(Stored data entries)
━━━━━━━━━━━━━━━━━━━━━━━━━━━━━━

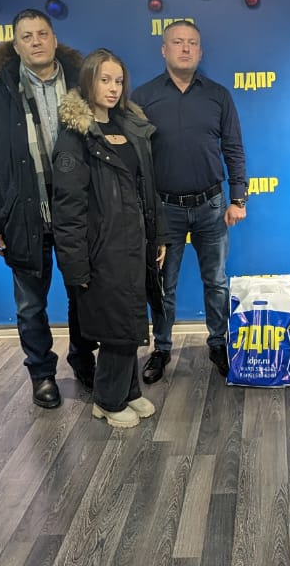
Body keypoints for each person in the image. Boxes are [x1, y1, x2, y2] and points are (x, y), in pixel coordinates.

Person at [0, 9, 97, 410]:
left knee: (84, 297)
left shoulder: (83, 87)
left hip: (78, 217)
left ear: (54, 40)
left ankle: (84, 361)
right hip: (24, 217)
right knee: (30, 305)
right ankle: (41, 374)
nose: (36, 41)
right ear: (16, 44)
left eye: (42, 33)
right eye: (27, 36)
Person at [51, 49, 166, 428]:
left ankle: (127, 391)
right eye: (105, 80)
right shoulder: (76, 138)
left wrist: (157, 236)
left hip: (135, 245)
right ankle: (106, 399)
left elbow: (147, 188)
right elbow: (68, 210)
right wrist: (75, 266)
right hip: (102, 250)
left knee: (130, 323)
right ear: (88, 82)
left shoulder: (128, 127)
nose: (113, 88)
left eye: (118, 81)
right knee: (116, 328)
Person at [132, 20, 247, 384]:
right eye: (177, 42)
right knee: (163, 285)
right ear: (164, 50)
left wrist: (238, 197)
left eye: (192, 43)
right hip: (164, 210)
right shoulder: (142, 97)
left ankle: (218, 343)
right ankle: (162, 347)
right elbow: (134, 159)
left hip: (211, 205)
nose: (185, 48)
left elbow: (233, 148)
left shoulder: (218, 95)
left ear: (200, 51)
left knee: (216, 281)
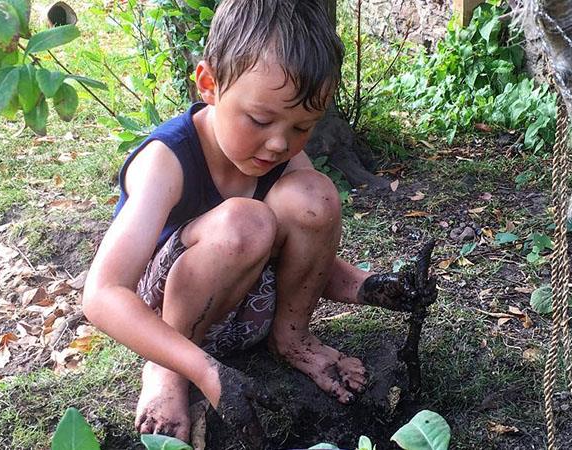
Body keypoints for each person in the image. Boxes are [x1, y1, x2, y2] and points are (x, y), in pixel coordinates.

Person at [82, 0, 434, 446]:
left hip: (249, 308)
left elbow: (304, 252)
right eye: (261, 119)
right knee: (244, 223)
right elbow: (102, 294)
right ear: (209, 84)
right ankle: (167, 370)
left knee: (315, 194)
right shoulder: (164, 162)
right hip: (168, 319)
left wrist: (371, 287)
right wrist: (202, 371)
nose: (278, 143)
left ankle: (293, 340)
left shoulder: (279, 153)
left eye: (302, 127)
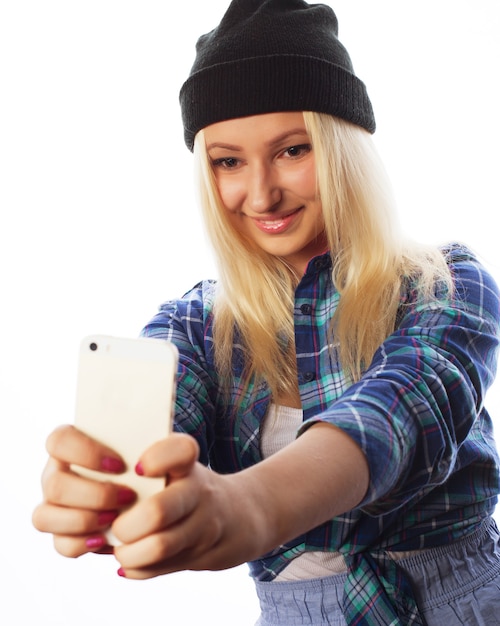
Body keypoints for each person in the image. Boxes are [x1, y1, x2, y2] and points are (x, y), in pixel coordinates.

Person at [32, 0, 500, 624]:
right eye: (228, 161)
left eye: (292, 150)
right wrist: (107, 490)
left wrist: (244, 508)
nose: (260, 194)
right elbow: (157, 427)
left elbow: (395, 412)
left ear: (343, 150)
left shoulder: (444, 283)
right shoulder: (194, 326)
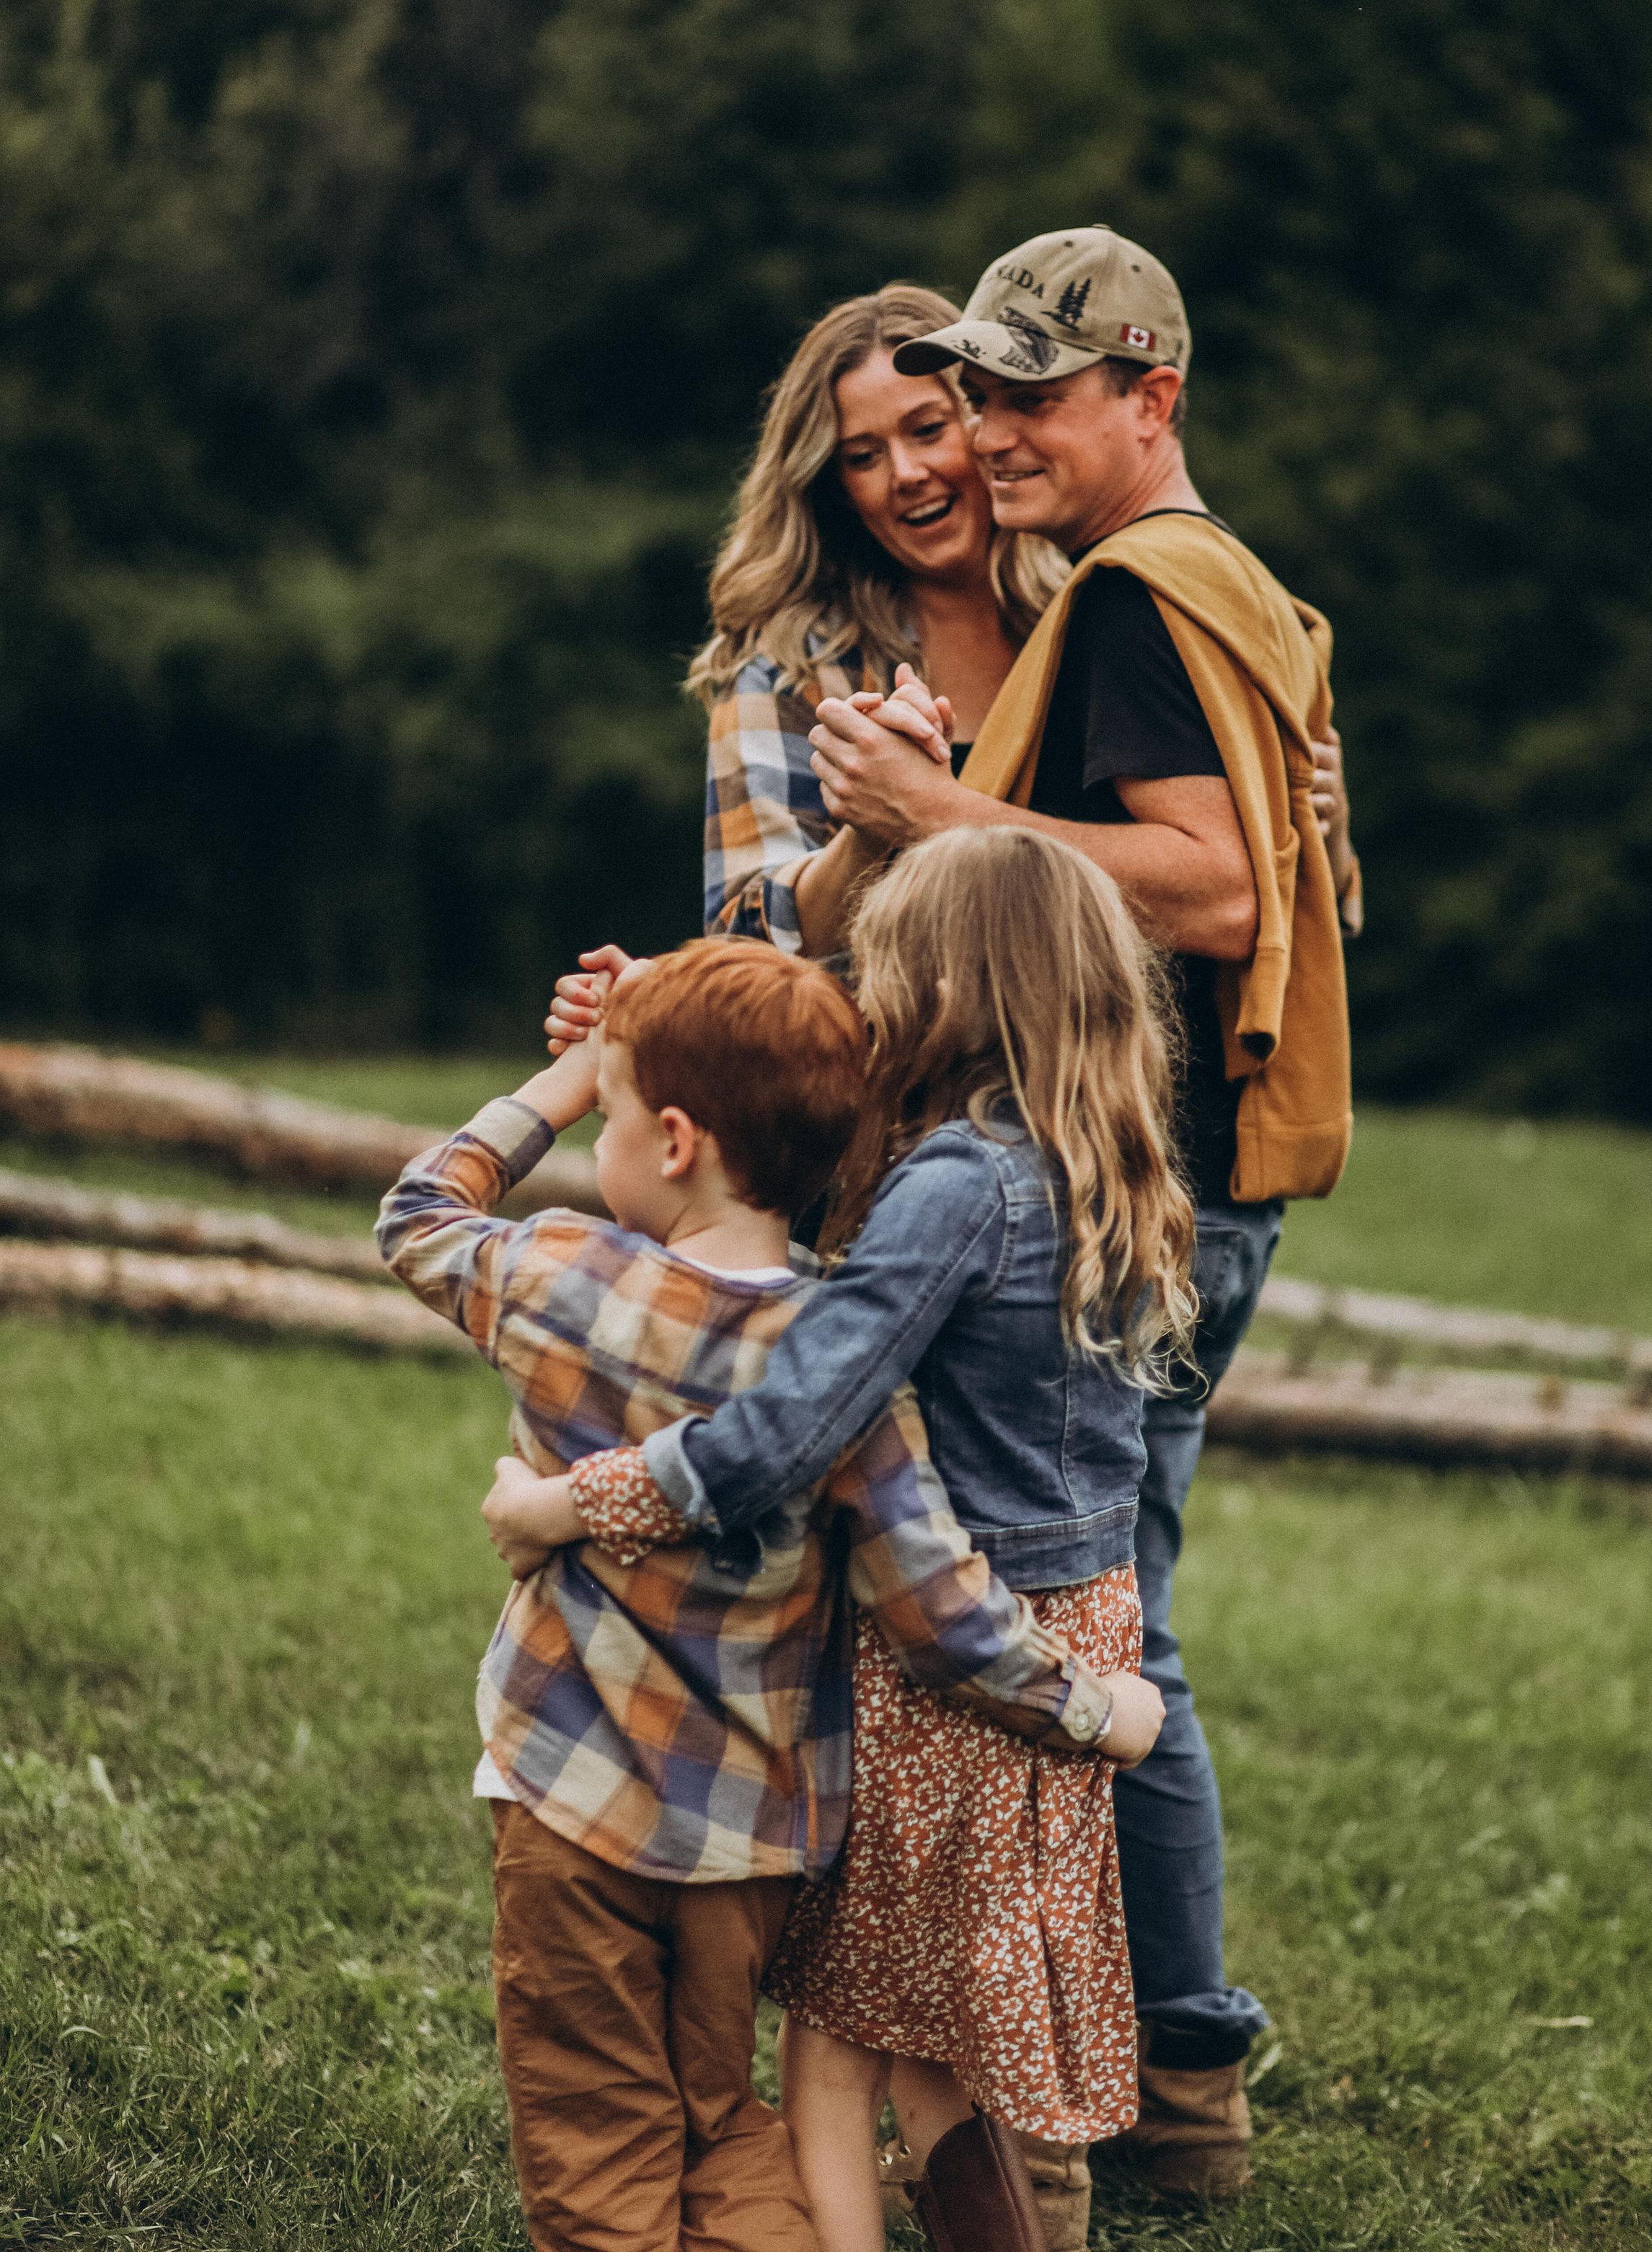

━━━━━━━━━━━━━━━━━━━━━━━━━━━━━━

■ Exercise
Your answer should be the lines above that contain the word "elbow", copied out.

■ Result
left elbow: (147, 188)
right elbow: (68, 210)
right elbow: (134, 159)
left elbow: (233, 148)
left elbow: (304, 252)
right elbow: (102, 294)
right elbow: (157, 427)
left elbow: (395, 412)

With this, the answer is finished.